20130119-st-chinatown-grows-commercial-appeal-pic THERE is a buzz in Chinatown and not just because it is the festive season.

Property has become the new talk of the town in the past few months, particularly commercial real estate.

The heritage-filled district has just received a major boost with the opening on Wednesday of the 16-storey Parkroyal on Pickering hotel and launch of the revamped Chinatown Point mall.

The 367-room hotel, which was built for $350 million, is owned and managed by Pan Pacific Hotels Group, a unit of UOL, a firm controlled by billionaire banker Wee Cho Yaw.

Right next door is Chinatown Point, which officially opened its doors barely a week ago after a $90 million facelift to revitalise the complex's 20-year-old interior and facade.

It houses 170 shops, luxury watch retailer Cortina, and anchor tenants Daiso and FairPrice across five floors.

Chinatown Point is owned by a consortium which includes Perennial Real Estate Holdings, German fund manager SEB, NTUC FairPrice and Singapore Press Holdings.

But these two big openings are just the icing on the cake.

Interest in Chinatown's commercial segment has been growing, say property analysts, especially with the shift in investor focus towards non-residential property seen last year.

Knight Frank data shows that Outram's Chinatown segment registered a 74 per cent increase in the number of commercial transactions in 2012 compared with the previous year.

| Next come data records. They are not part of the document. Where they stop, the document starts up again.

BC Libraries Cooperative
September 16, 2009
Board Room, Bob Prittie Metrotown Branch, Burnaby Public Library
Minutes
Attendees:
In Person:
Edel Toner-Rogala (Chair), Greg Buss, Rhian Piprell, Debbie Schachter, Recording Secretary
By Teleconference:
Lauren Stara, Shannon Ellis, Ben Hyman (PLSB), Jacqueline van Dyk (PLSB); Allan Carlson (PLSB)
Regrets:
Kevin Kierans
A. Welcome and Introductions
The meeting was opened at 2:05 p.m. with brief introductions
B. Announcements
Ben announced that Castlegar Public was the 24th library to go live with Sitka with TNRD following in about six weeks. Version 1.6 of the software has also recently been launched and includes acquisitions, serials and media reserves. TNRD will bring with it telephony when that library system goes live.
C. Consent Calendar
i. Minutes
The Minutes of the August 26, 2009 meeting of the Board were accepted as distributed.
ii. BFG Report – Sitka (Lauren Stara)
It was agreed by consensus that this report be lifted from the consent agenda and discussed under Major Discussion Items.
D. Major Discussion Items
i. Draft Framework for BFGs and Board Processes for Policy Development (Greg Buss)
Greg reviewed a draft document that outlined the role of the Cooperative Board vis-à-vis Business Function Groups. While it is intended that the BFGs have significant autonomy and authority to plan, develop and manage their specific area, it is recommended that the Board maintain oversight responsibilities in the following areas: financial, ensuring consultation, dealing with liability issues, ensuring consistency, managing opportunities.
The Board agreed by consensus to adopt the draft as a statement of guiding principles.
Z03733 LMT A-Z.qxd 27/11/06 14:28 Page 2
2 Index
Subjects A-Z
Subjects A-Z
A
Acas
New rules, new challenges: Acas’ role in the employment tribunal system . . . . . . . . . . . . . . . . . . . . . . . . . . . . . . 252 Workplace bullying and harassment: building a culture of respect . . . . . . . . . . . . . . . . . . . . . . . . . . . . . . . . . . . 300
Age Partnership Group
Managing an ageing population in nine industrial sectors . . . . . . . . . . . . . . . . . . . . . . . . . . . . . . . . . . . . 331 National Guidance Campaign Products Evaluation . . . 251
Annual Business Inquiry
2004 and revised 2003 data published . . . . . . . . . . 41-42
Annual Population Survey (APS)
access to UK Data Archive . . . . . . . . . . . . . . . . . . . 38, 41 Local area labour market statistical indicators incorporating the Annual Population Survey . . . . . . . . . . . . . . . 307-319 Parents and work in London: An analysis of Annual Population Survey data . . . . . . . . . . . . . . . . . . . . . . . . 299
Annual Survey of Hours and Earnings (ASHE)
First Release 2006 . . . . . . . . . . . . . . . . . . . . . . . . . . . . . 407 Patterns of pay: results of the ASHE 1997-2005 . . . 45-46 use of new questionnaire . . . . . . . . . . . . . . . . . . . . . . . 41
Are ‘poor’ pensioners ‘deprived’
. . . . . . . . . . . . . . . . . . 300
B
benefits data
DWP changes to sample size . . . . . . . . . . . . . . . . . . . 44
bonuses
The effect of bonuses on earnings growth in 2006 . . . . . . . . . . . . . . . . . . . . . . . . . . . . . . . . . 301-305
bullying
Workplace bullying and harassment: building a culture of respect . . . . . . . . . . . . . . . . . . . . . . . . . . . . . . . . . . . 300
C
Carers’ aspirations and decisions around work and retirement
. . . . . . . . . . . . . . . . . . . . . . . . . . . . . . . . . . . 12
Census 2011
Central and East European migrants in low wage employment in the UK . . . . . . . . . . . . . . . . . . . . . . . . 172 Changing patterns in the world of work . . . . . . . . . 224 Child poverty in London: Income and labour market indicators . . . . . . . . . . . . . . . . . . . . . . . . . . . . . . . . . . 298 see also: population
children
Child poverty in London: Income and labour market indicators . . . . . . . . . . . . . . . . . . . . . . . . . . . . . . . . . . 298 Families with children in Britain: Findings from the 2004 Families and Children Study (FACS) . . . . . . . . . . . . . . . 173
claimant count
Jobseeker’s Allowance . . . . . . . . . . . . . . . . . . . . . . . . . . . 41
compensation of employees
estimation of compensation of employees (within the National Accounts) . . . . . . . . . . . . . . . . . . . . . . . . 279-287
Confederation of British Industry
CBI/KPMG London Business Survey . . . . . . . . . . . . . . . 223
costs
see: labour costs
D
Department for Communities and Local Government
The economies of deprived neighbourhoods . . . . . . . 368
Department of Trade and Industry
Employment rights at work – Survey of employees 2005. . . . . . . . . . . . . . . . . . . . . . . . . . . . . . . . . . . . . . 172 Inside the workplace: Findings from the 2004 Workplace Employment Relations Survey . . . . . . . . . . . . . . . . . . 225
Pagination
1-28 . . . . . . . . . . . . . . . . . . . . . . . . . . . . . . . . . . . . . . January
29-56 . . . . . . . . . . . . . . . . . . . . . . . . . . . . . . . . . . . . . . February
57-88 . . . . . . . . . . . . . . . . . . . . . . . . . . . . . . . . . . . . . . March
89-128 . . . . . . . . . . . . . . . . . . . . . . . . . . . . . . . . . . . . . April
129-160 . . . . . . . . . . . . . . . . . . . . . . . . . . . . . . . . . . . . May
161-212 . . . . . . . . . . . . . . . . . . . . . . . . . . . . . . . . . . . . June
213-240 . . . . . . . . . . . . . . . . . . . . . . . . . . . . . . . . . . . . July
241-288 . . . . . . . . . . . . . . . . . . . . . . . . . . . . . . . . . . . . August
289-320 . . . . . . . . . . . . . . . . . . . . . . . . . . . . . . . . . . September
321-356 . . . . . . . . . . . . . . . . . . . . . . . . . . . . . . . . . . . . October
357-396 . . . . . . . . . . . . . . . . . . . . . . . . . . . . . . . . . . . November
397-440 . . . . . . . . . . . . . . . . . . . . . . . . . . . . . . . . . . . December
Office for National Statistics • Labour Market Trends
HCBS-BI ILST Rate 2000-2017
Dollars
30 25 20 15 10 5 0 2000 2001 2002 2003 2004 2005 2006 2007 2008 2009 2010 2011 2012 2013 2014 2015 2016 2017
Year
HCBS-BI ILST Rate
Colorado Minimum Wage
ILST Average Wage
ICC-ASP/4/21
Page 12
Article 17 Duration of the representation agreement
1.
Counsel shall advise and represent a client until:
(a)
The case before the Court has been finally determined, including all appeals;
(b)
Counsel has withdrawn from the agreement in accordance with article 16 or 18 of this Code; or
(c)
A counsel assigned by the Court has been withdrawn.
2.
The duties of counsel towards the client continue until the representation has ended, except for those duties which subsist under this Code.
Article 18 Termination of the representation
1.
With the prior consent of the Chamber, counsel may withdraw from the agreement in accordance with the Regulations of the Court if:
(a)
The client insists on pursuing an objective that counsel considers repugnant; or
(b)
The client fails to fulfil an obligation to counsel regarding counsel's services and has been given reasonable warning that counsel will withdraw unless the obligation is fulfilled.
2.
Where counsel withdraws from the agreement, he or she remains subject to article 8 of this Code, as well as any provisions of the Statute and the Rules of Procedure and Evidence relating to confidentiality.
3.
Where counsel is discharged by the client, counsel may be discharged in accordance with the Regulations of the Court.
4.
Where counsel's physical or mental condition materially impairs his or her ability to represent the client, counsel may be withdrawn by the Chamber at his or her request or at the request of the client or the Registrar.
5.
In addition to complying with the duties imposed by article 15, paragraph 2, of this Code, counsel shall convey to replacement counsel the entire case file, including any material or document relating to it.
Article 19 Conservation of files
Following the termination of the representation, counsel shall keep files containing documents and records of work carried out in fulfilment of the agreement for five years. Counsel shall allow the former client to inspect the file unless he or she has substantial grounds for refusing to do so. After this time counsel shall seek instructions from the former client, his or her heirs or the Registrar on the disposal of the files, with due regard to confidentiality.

These deals include sales of shophouses, strata offices and shops.

Ms Alice Tan, Knight Frank's senior manager for consultancy and research, noted that office sales in the heritage district were three times that of 2011 levels, driven largely by new sales in the mixed-use PS100 project in Peck Seah Street.

Ms Tan added that shophouse sales in Chinatown grew 45 per cent last year over 2011.

Mr Ong Kah Seng, director of R'ST Research, said the shophouses appeal both because of their proximity to the Central Business District and the Tanjong Pagar neighbourhood and their unique architectural features.

The outlook for Chinatown's commercial sector seems bright. Mr Ong anticipates that strong investor interest will carry over into the next few years, with the popularity of shophouses driving demand.

"Especially with the recent new measures to cool residential and industrial property investments, deeper-pocket investors are likely to focus on commercial property investments," he added.

"The low interest rates and ample liquidity also mean that the measures for residential and industrial properties are likely to stay for at least a couple of years."